Born of a conversation between authors MK Reed and Greg Means, the dialogue is well served by having a male and female author playing off each other. The women of the book discuss and ponder and kibbitz and comment on each other's lives. The dudes, well one buddy lobs bombs at the introspective protagonist and gives him bad advice, but they're not given to having long complex involved conversations about their feelings. They lack the vocabulary to be more than hapless, if not hopeless. Guys are overmatched when facing the deep emotional resources of the Cute Girls Network. Yet somehow Jack muddles through, a sweet good natured mess.

Little Nothings (series), by Lewis Trondheim
Bemused vignettes of every day life as depicted by France's 2nd greatest current comics auteur.

As a kid, doctors offices were a wasteland of boredom. The New Yorker would stall death by ennui by providing tiny windows into adult 'humor' in the form of one-panel cartoons sopping with ironic whimsy. I rarely got the joke, but heck at least it was cartoons. I realize now some part of my lack of understanding was context. What happened before and after that snippet was not explained, and in some part you had to be in on the joke to get the joke (the joke most often being: 'adulthood' --or 'privilege', really, what you might now call 'first world problems').

Well Little Nothings provides that context, showing the lead-up and resolution to those small epiphanies of ordinary life. Each page completes a haiku of a moment, with something like a punchline, though eliciting more of a smirk or chuckle or shaking your head. The string of them allows for something like a narrative though without any greater meaning other than borrowing the experience of living an adult life as an amused observer. Which proves highly satisfying.

Characters are cartoony animals in realistic backgrounds (a la Art Spiegelman, or the Scandinavian cartoonist Jason) allowing for that 'everyman' quality. Line art is squiggly, overwashed with pastel watercolor, easy on the eyes and suited for humor. Students can learn how simple art can be while still examining adult subjects, or at least smirking about them.

Aya (series) by Marguerite Abouet; art by Clement Ouberie. Translated from French.

Think 'Archie Comics times Shakespeare', Not strictly memoir this is realistic fiction, though it is based on Margarite Abouet's experiences growing up in the Ivory Coast in the 1970's-80's.
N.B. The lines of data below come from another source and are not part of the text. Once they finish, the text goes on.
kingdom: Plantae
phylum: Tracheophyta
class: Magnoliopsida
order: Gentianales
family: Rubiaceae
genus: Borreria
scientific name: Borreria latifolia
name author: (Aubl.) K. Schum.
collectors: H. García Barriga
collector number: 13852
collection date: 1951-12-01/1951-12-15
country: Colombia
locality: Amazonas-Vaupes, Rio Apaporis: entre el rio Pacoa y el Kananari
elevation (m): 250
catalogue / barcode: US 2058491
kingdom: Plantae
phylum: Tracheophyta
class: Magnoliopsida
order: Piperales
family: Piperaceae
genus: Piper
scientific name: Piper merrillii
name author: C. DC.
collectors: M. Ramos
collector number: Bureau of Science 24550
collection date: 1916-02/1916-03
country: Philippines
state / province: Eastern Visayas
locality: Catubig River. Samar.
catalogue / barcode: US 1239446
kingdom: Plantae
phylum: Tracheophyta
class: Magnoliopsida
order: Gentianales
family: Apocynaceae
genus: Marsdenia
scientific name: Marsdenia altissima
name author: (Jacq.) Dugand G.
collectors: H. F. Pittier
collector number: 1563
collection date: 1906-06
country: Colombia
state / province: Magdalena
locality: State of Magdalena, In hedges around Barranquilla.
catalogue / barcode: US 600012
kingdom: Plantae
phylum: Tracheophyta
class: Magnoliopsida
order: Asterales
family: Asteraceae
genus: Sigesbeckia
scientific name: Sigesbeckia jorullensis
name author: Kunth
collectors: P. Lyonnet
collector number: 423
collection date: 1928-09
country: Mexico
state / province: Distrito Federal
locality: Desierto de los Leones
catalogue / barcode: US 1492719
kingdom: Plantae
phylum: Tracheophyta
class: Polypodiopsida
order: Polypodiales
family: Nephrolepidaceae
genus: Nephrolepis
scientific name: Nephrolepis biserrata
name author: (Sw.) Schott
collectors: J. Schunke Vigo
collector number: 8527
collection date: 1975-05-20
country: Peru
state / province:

The easy day to day drama of life in a large modern African town or small city, Ms Abouet manages to intertwine many characters' storylines together in a bright charming weave. This comedy of errors unravels over five volumes, culminating in a satisfactory climax.

Panels are saturated with warmth and light, watercolor and ink in vivid hues evoke the feel of a summer that lasts forever. Certainly African, but recent and familiar, these stories could happen in small town anywhere, with 20th century concerns and realistic personalities.

Characters are distinct, funny, spunky, each well imagined and full of their own rich internal lives. A great book for teens in that it deals realistically with issues of love and envy and hope and personal image.

The Photographer, by Didier Lefevre and Emmanuel Guibert.

A photographer travels with Medicins sans Frontieres to war-torn Afghanistan during the Soviet occupation of the country. Gets burned out, tries to make it home.

A mix of photography and comics art, this is a powerful depiction of life in these harsh and often beautiful mountains. Intriguing given current events, from an outside perspective little seems to have changed in the decades intervening. Farmers and shepherds still try to scratch out a meager living on rocky soil and forbidding slopes, while conflict between local armed warriors and an outside occupying force endanger everyone caught in the crossfire. This is an important work of graphics reportage, armchair travel to dangerous places, and definitely worth reading.